Data breaches involving privacy information continue to increase despite the costs, embarrassment and negative publicity associated with them. Common themes exist in these two recent breaches:
- In May 2009, UC Berkeley's health services systems were breached, exposing the private information including Social Security numbers of 160,000 people.
- In September 2009, the University of North Carolina's systems were breached, exposing 163,000 Social Security numbers of women taking part in medical research.
Although these two examples came from the health care segment in universities, privacy breaches are occurring with startling regularity across all industries and companies. So what is it going to take for companies to start taking these seriously and institute the proper level of security to prevent them? Is the answer more government regulation, or are enough companies already going through the normal processes to plan and deploy these protections?

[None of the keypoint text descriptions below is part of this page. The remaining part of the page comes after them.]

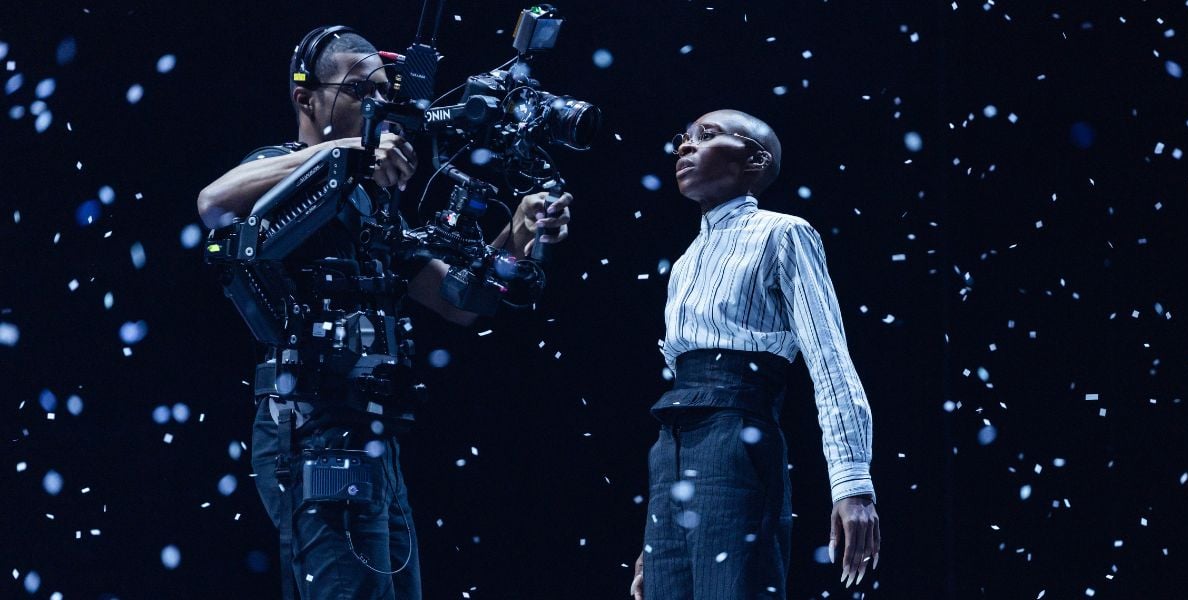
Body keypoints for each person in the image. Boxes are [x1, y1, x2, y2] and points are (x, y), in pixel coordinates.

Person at [196, 26, 572, 600]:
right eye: (358, 91)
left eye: (383, 92)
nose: (377, 105)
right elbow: (213, 203)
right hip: (311, 423)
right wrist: (343, 150)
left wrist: (517, 237)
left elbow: (459, 304)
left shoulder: (375, 208)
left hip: (373, 432)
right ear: (306, 98)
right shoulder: (286, 166)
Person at [629, 109, 879, 599]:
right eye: (683, 138)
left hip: (736, 435)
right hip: (671, 443)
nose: (684, 146)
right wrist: (654, 543)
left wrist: (853, 482)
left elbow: (829, 358)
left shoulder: (783, 232)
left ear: (754, 160)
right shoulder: (682, 263)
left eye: (707, 136)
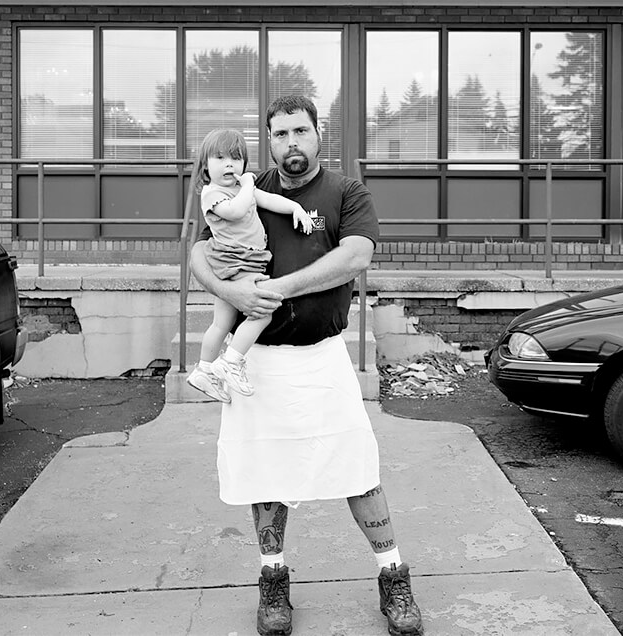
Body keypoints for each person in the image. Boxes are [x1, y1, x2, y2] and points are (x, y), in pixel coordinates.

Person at [190, 96, 423, 636]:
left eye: (300, 131)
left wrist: (279, 288)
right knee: (263, 476)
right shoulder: (247, 186)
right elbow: (200, 253)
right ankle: (273, 583)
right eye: (279, 134)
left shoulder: (345, 192)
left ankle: (394, 577)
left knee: (359, 470)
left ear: (319, 134)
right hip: (257, 361)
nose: (291, 143)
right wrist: (231, 293)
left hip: (323, 357)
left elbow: (356, 255)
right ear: (268, 141)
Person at [187, 128, 314, 403]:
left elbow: (268, 200)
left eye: (236, 158)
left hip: (241, 261)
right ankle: (231, 361)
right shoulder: (212, 193)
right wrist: (247, 187)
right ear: (205, 167)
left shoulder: (241, 190)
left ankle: (204, 369)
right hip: (237, 261)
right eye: (220, 158)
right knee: (262, 312)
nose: (229, 164)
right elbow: (235, 211)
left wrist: (295, 208)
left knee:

I suspect that, for many companies, the cost of a data breach may be just another cost of doing business. For these companies, the costs of a breach, which studies have shown to be anywhere from $150 to $300 per record, are weighed against the costs of process change, education, security technology, and ongoing maintenance associated with reducing the risk of breach. Unless a senior executive intervenes and weighs in on the importance of brand protection and reputation, many companies choose to take a reactive rather than proactive approach.
However, for any individual whose privacy has been compromised, it is a major cost and hassle. It seems as if the pain of an individual or a group of victims is not enough to justify proper privacy protection by a company. This is one reason why there are many new government regulations being enacted to protect individual privacy, at both the federal and state level.
Regulations such as PCI, SB-1386, and HITECH affect many companies and industries, and are generally thought to be well constructed for protecting individual privacy. But what about nonregulated industries where neither of these regulations apply? If there are significant privacy records to protect in any industry, it is only a matter of time before the government will step in with regulation if companies in that industry fail to adequately address privacy issues. The government doesn't care if you lose critical manufacturing plans to a competitor, or other intellectual property. They don't care if all your customer contacts are stolen and sold to your competitor. Protecting this type of information is something that a company should already be doing in order to protect their competitiveness. But the government does care if individual privacy is at risk, and will step in if companies don't step up.
Why is implementing a solution to prevent data loss so difficult? To be fair, this is not a problem that can be solved by one single technology. Addressing this problem often involves understanding how data is handled and transmitted, where data is stored, and educating employees about company policies. IT and security professionals often get overwhelmed by all the different potential leak channels and threats, and don't know where to start.
A layered defense is required for a comprehensive solution to data breach protection. Protecting against external threats such as data-stealing malware, hackers, and web application attacks is the first line of defense. This needs to be augmented by data loss prevention solutions which include both content monitoring and filtering as well as encryption capabilities. The ‘insider threat,' which arises from employees, contractors and partners, is often the source of the most damaging breaches, either due to carelessness or malicious criminal activity.